Your task - Could you reproduce, character for character, the records below, starting at their first line and ending at the line that contains "table_cell [95, 290, 194, 326]", with both of those lines included?

Listed records -
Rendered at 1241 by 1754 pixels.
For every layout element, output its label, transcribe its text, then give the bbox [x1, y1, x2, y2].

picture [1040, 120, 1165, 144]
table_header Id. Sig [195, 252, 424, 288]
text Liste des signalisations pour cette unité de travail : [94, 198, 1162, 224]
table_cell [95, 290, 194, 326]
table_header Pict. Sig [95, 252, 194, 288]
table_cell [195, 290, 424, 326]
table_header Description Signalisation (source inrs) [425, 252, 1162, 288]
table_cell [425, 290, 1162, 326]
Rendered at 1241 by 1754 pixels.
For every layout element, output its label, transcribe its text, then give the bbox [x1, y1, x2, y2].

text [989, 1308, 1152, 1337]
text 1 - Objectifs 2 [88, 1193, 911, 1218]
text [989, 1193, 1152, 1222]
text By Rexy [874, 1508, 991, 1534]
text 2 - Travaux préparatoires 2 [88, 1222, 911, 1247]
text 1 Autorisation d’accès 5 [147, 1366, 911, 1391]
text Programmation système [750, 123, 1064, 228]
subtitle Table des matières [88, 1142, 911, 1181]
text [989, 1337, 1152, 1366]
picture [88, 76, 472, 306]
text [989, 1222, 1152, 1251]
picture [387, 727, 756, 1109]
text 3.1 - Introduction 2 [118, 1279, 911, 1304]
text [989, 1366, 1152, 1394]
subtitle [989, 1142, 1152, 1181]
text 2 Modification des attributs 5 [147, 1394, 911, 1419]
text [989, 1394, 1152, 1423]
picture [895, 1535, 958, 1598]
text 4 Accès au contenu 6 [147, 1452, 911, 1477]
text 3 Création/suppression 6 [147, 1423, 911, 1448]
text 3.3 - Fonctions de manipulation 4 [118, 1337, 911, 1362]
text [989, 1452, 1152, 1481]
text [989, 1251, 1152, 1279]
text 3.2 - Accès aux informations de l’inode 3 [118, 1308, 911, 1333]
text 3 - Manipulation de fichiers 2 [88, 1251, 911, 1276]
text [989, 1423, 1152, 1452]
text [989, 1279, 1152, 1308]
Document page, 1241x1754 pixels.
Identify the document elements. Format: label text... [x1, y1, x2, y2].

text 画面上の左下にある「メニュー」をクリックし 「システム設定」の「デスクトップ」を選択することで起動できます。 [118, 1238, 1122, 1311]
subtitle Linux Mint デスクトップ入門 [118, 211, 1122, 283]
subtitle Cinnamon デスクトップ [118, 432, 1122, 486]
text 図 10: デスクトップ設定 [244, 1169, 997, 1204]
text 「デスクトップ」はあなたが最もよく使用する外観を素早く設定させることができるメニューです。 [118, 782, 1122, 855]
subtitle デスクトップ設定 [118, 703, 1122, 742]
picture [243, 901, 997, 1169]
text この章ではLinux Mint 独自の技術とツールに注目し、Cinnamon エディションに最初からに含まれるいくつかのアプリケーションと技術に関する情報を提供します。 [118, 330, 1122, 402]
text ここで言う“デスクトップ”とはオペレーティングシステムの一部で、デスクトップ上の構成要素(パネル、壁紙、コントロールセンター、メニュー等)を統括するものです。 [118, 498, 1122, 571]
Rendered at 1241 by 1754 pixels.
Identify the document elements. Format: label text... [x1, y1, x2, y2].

Exercise response -
Rendered at 1241 by 1754 pixels.
For every layout element, output its label, transcribe its text, then give the bbox [x1, y1, x2, y2].

picture [1040, 120, 1165, 144]
table_header Id. Sig [195, 252, 424, 288]
text Liste des signalisations pour cette unité de travail : [94, 198, 1162, 224]
table_cell [95, 290, 194, 326]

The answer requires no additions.